## [Action item]
Print the data exactly as written, but leave out each picture.

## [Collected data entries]
= = = = =

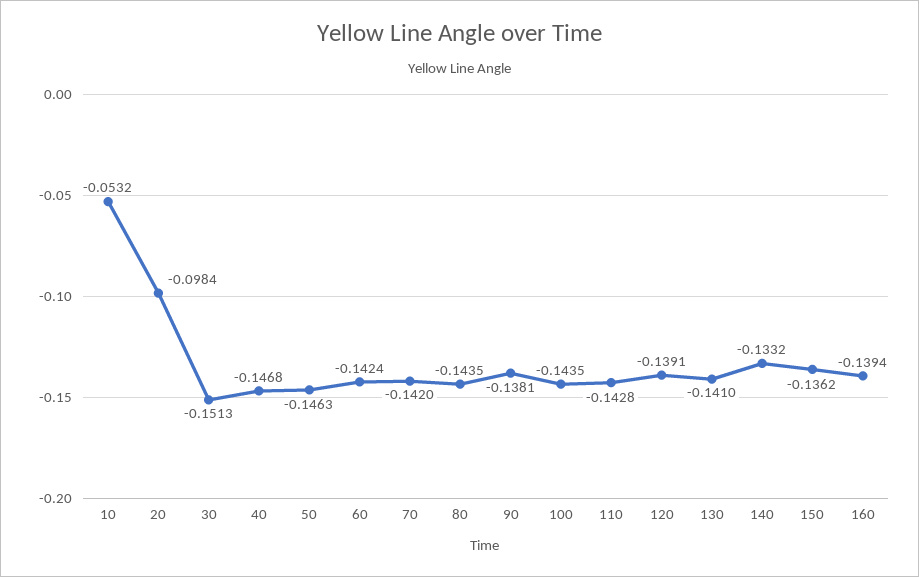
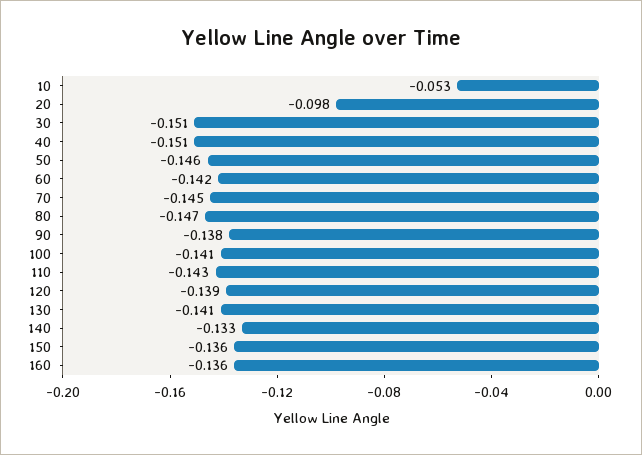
  {
    "10": -0.0532,
    "20": -0.0984,
    "30": -0.1513,
-   "40": -0.1468,
+   "40": -0.151,
    "50": -0.1463,
    "60": -0.1424,
-   "70": -0.142,
+   "70": -0.145,
-   "80": -0.1435,
+   "80": -0.147,
    "90": -0.1381,
-   "100": -0.1435,
+   "100": -0.141,
    "110": -0.1428,
    "120": -0.1391,
    "130": -0.141,
    "140": -0.1332,
    "150": -0.1362,
-   "160": -0.1394
+   "160": -0.136
  }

= = = = =

## [Answer to this exercise]
  {
    "10": -0.0532,
    "20": -0.0984,
    "30": -0.1513,
-   "40": -0.1468,
+   "40": -0.151,
    "50": -0.1463,
    "60": -0.1424,
-   "70": -0.142,
+   "70": -0.145,
-   "80": -0.1435,
+   "80": -0.147,
    "90": -0.1381,
-   "100": -0.1435,
+   "100": -0.141,
    "110": -0.1428,
    "120": -0.1391,
    "130": -0.141,
    "140": -0.1332,
    "150": -0.1362,
-   "160": -0.1394
+   "160": -0.136
  }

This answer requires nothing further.